RECORDS PROVIDED
Content starts

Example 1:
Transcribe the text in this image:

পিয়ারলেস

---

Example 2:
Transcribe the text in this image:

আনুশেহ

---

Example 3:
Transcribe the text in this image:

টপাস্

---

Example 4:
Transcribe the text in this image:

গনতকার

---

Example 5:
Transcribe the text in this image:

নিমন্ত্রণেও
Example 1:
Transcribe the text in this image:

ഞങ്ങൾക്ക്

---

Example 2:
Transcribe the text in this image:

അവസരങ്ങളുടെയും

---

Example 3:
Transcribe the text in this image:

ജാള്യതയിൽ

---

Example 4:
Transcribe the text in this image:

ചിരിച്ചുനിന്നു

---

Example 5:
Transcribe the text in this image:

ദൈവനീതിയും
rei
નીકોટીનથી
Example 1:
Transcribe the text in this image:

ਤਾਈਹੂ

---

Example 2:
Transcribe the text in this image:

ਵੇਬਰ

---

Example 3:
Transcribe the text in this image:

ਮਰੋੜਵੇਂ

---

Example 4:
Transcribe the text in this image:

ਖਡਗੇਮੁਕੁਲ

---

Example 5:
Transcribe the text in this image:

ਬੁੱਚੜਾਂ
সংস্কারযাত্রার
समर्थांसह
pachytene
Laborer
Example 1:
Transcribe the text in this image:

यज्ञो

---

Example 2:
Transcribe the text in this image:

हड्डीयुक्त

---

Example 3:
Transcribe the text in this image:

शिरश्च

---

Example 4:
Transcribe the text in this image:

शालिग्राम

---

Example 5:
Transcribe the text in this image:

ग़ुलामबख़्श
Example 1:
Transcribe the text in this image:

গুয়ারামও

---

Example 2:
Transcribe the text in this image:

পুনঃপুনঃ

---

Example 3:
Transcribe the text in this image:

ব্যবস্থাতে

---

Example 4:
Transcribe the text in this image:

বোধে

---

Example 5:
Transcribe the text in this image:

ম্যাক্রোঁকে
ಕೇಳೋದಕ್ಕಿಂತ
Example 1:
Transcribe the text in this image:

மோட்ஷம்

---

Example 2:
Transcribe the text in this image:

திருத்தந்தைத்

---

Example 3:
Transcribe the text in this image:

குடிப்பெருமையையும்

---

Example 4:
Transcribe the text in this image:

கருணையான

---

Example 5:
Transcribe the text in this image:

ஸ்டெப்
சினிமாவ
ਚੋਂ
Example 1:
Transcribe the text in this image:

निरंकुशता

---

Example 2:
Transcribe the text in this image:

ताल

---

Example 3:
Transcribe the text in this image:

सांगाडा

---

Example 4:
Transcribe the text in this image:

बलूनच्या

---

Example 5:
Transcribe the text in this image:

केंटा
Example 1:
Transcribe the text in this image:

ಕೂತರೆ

Content ends

ACTIVITY
Every line of the material above must be set down again exactly.

FINAL ANSWER
Example 1:
Transcribe the text in this image:

পিয়ারলেস

---

Example 2:
Transcribe the text in this image:

আনুশেহ

---

Example 3:
Transcribe the text in this image:

টপাস্

---

Example 4:
Transcribe the text in this image:

গনতকার

---

Example 5:
Transcribe the text in this image:

নিমন্ত্রণেও
Example 1:
Transcribe the text in this image:

ഞങ്ങൾക്ക്

---

Example 2:
Transcribe the text in this image:

അവസരങ്ങളുടെയും

---

Example 3:
Transcribe the text in this image:

ജാള്യതയിൽ

---

Example 4:
Transcribe the text in this image:

ചിരിച്ചുനിന്നു

---

Example 5:
Transcribe the text in this image:

ദൈവനീതിയും
rei
નીકોટીનથી
Example 1:
Transcribe the text in this image:

ਤਾਈਹੂ

---

Example 2:
Transcribe the text in this image:

ਵੇਬਰ

---

Example 3:
Transcribe the text in this image:

ਮਰੋੜਵੇਂ

---

Example 4:
Transcribe the text in this image:

ਖਡਗੇਮੁਕੁਲ

---

Example 5:
Transcribe the text in this image:

ਬੁੱਚੜਾਂ
সংস্কারযাত্রার
समर्थांसह
pachytene
Laborer
Example 1:
Transcribe the text in this image:

यज्ञो

---

Example 2:
Transcribe the text in this image:

हड्डीयुक्त

---

Example 3:
Transcribe the text in this image:

शिरश्च

---

Example 4:
Transcribe the text in this image:

शालिग्राम

---

Example 5:
Transcribe the text in this image:

ग़ुलामबख़्श
Example 1:
Transcribe the text in this image:

গুয়ারামও

---

Example 2:
Transcribe the text in this image:

পুনঃপুনঃ

---

Example 3:
Transcribe the text in this image:

ব্যবস্থাতে

---

Example 4:
Transcribe the text in this image:

বোধে

---

Example 5:
Transcribe the text in this image:

ম্যাক্রোঁকে
ಕೇಳೋದಕ್ಕಿಂತ
Example 1:
Transcribe the text in this image:

மோட்ஷம்

---

Example 2:
Transcribe the text in this image:

திருத்தந்தைத்

---

Example 3:
Transcribe the text in this image:

குடிப்பெருமையையும்

---

Example 4:
Transcribe the text in this image:

கருணையான

---

Example 5:
Transcribe the text in this image:

ஸ்டெப்
சினிமாவ
ਚੋਂ
Example 1:
Transcribe the text in this image:

निरंकुशता

---

Example 2:
Transcribe the text in this image:

ताल

---

Example 3:
Transcribe the text in this image:

सांगाडा

---

Example 4:
Transcribe the text in this image:

बलूनच्या

---

Example 5:
Transcribe the text in this image:

केंटा
Example 1:
Transcribe the text in this image:

ಕೂತರೆ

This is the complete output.